DESCRIPTION (provided by applicant): Symptomatic adult and pediatric structural heart disease affects more than 2.9% of the US population, not including cardiomyopathies and rhythm disorders. Although nonsurgical approach is the preferred route for relief of symptoms, even common procedures such as atrial septal defect closure can be difficult, protracted, or unsuccessful because of limitations not only in available catheter devices but also because of inadequate image guidance. Current 2D and limited-volume 3D intracardiac ultrasound catheters do not provide suitable full-volume en face images to depict complex cardiac structures in real time, do not depict real-time navigation of catheters, and require adjunctive X-ray guidance. Miniaturization of ultrasound probes to provide uninterrupted real-time full-volume intra-procedural 3-dimensional en-face depiction of cardiac pathology and catheter devices would represent a dramatic advance in image-guided intervention. Further, design of a 3D ICE probe from inception to operate safely during MRI as well as during conventional X-ray would dramatically advance or even revolutionize the capabilities of transcatheter therapy by enabling completely radiation-free non-surgical catheter navigation. Our proposal aims to realize such a catheter, the 3D MRICE, based on the close collaboration of two groups at NHLBI and at Georgia Tech, and the unique resources available at the NIH Clinical Center for catheter fabrication, preclinical evaluation, and clinical trials. We use CMUT-on-CMOS technology and massive parallel RF data multiplexing to implement an ultra- miniature, single chip volumetric ultrasound imaging system while reducing the transmission line count by 50x compared with current technology. Implemented as a novel actively cooled catheter of MRI-compatible materials, our approach will produce a versatile intravascular 3D ICE catheter that can operate under conventional X-ray and MRI. The 3D MRICE and custom, GPU based real-time imaging system will be evaluated systematically through in-vitro and in-vivo studies with special emphasis on MRI safety leading to a an Phase I IDE clinical trial at the end of year 3. If successful, our work will address a key unmet need and fundamentally enhance image-guided catheter treatments of complex heart disease to improve effectiveness and outcome.
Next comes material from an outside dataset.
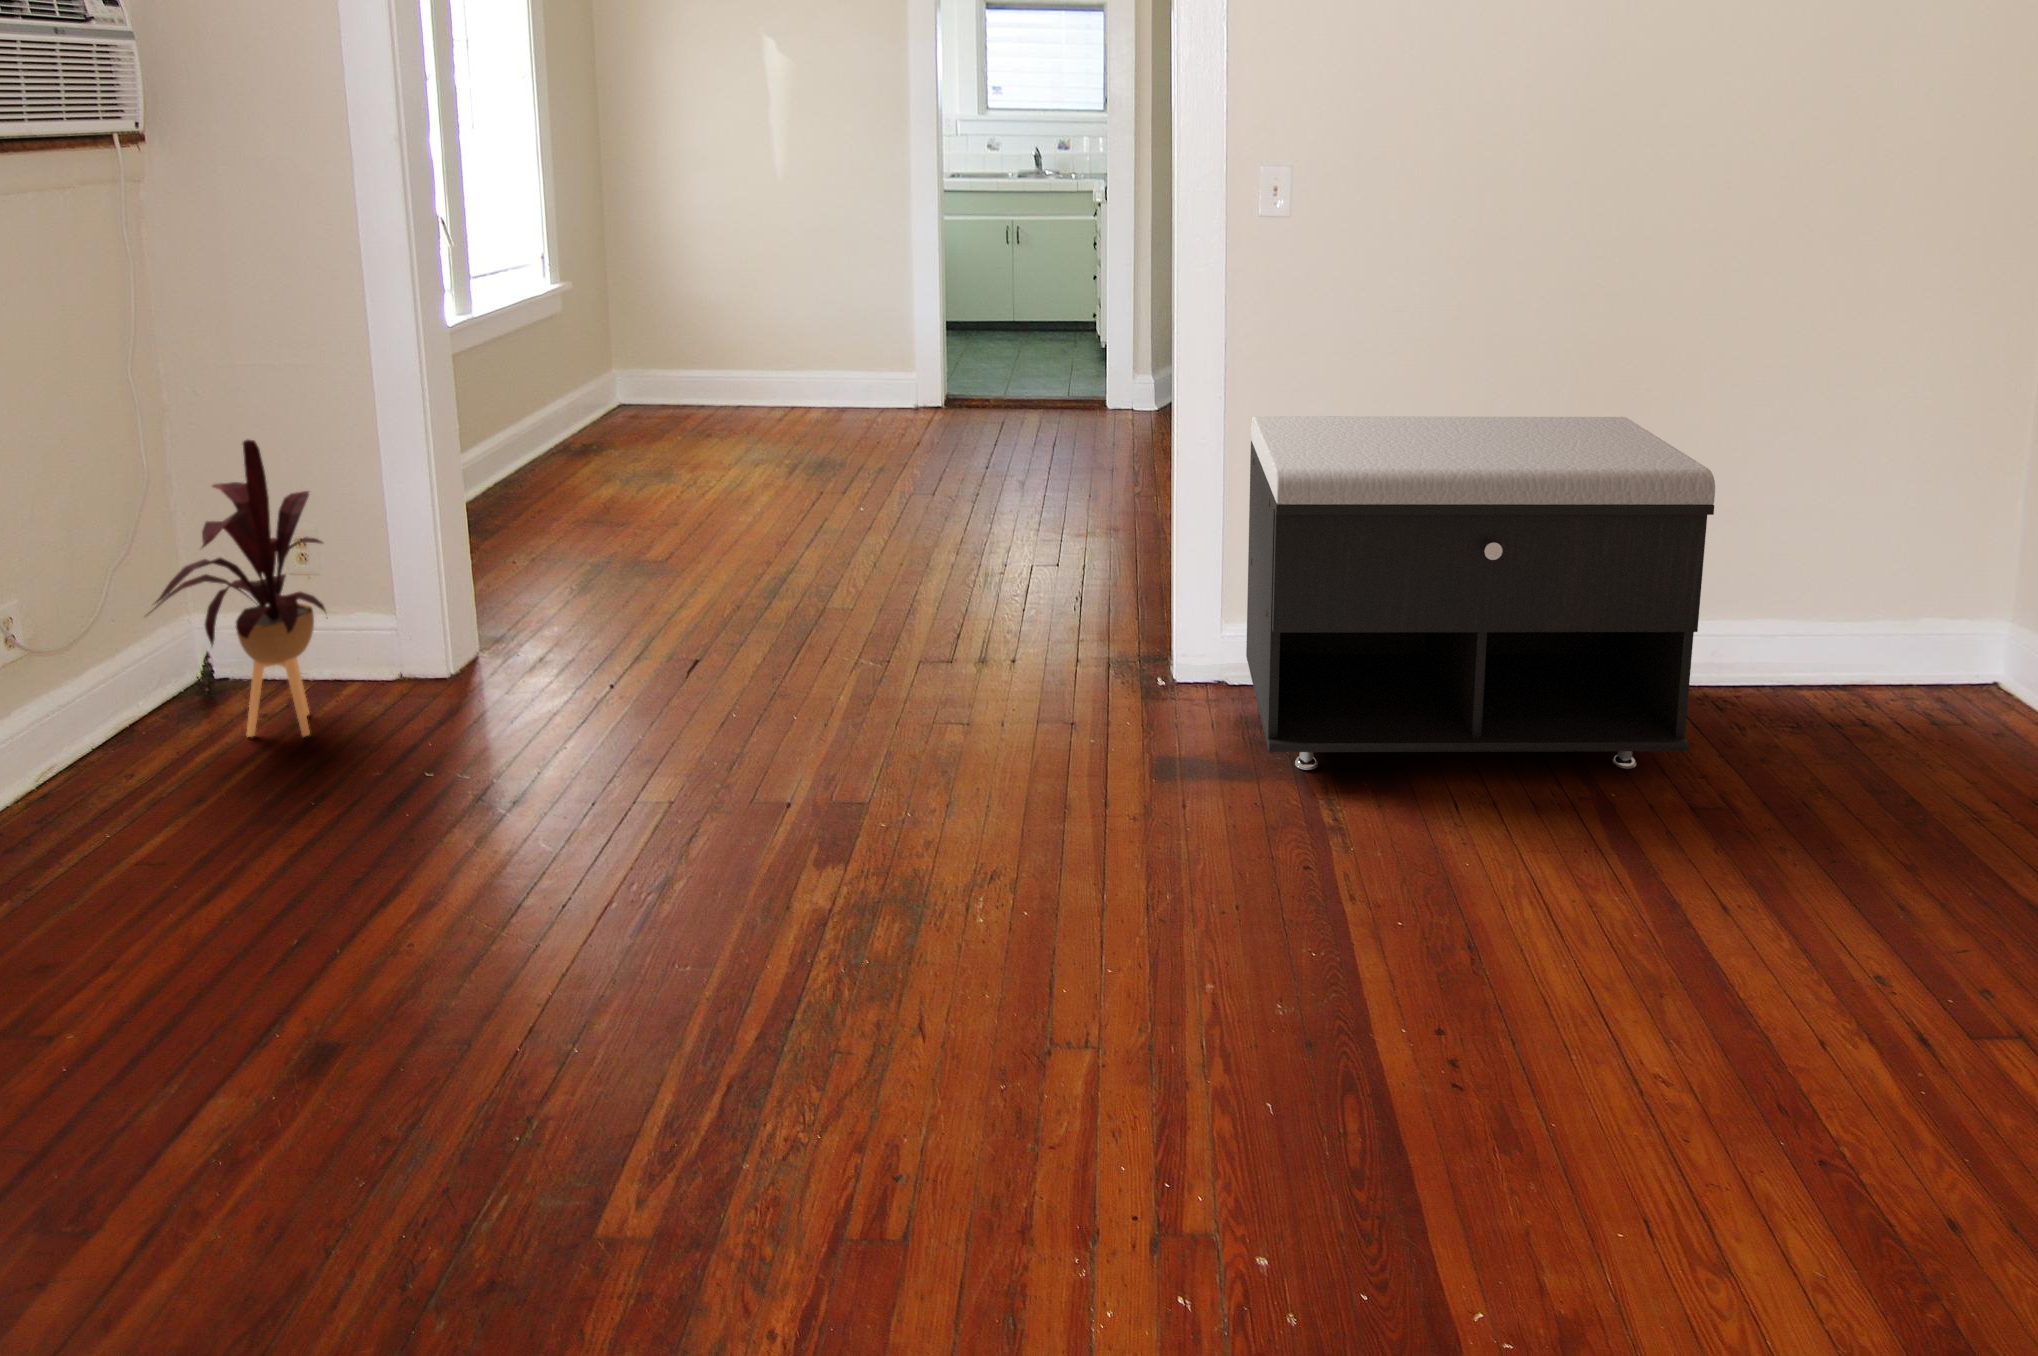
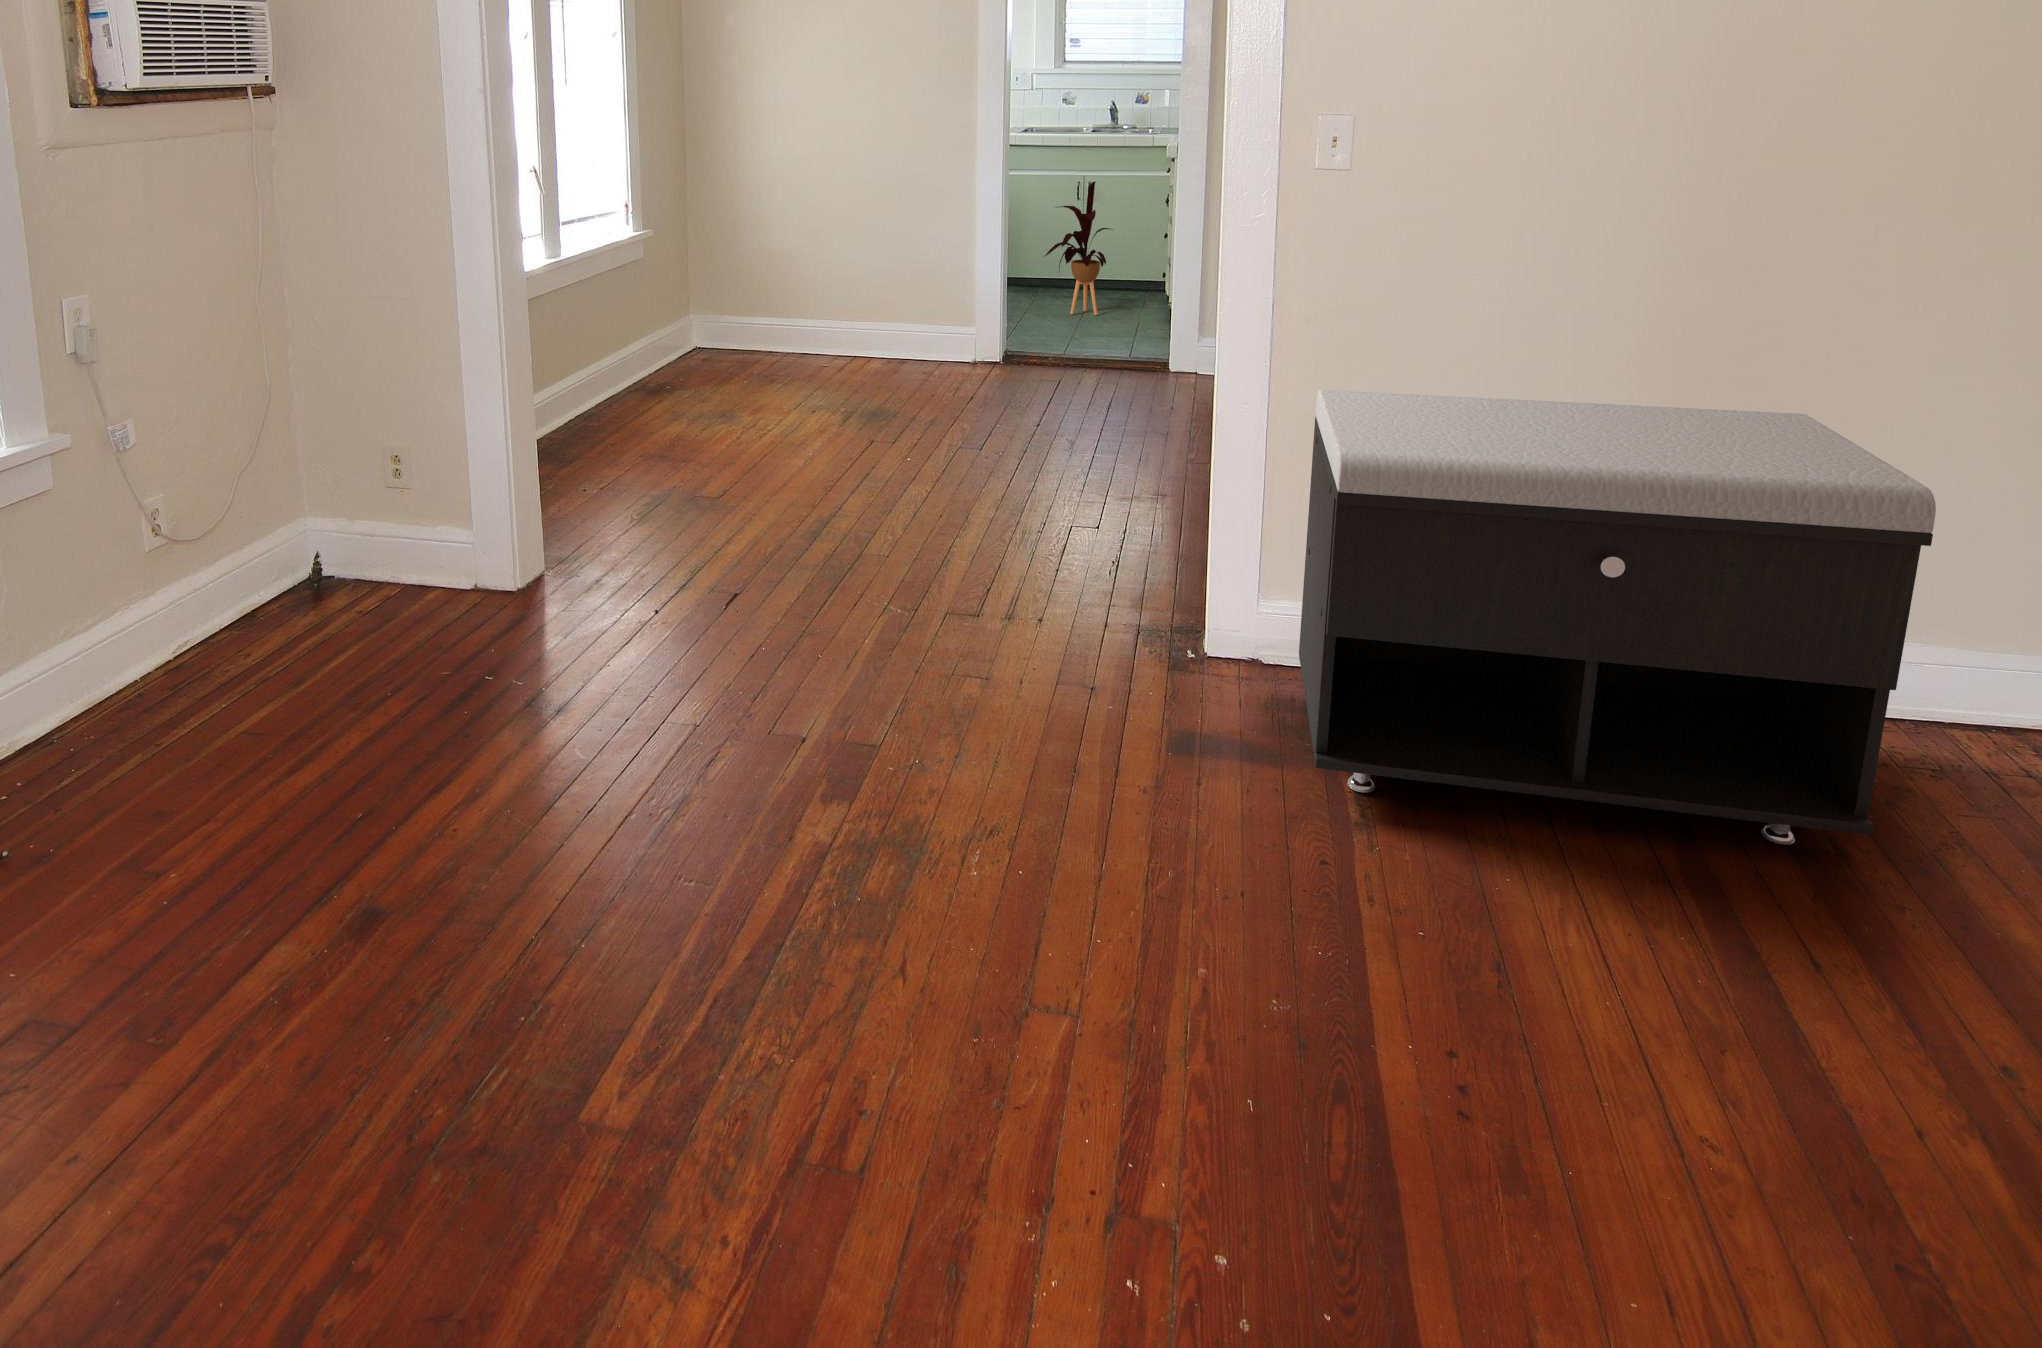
house plant: present [150,440,326,737] -> present [1045,182,1112,315]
描述（由申请人提供）：有症状的成人和小儿结构性心脏病会影响超过2.9％的美国人群，而不包括心肌病和节奏疾病。尽管非手术方法是缓解症状的首选途径，但即使是常见的程序，例如房间隔缺陷闭合也可能很困难，持久或不成功，因为不仅在可用的导管设备中，而且由于图像不足的指导而受到限制。当前的2D和限量体积3D心脏内部超声导管不提供合适的全批量的面部图像来实时描绘复杂的心脏结构，不要描述导管的实时导航，并且需要辅助X射线指导。超声探针的微型化，以提供不间断的实时全卷内部核内3维的心脏病理和导管设备的描述，将代表图像引导的干预措施的巨大进步。此外，从成立开始以及在MRI和传统X射线期间安全运行的3D ICE探针的设计将通过启用完全无辐射的非外科导管导航，从而极大地提高甚至彻底改变了经导管治疗的能力。我们的建议旨在根据NHLBI和Georgia Tech的两个小组的密切合作以及在NIH NIH导管临床制造，急诊评估和临床试验中获得的独特资源，以实现这种导管3D MRICE。我们使用CMUT-CMOS技术和大量的并行RF数据多路复用来实现超微型，单芯片体积超声成像系统，同时与当前技术相比，传输线数减少了50倍。我们的方法是作为一种新型的MRI兼容材料的活跃冷却的导管，我们的方法将产生一种多功能的血管内3D冰导管，该导管可以在常规的X射线和MRI下运行。 3D MRICE和习俗，基于GPU的实时成像系统将通过视野内和体内研究进行系统评估，并特别强调MRI安全性，从而在3年底进行I阶段IDE临床试验。如果成功。 ，我们的工作将满足未满足的关键需求，并从根本上增强了复杂心脏病的图像引导的导管治疗，以提高有效性和结果。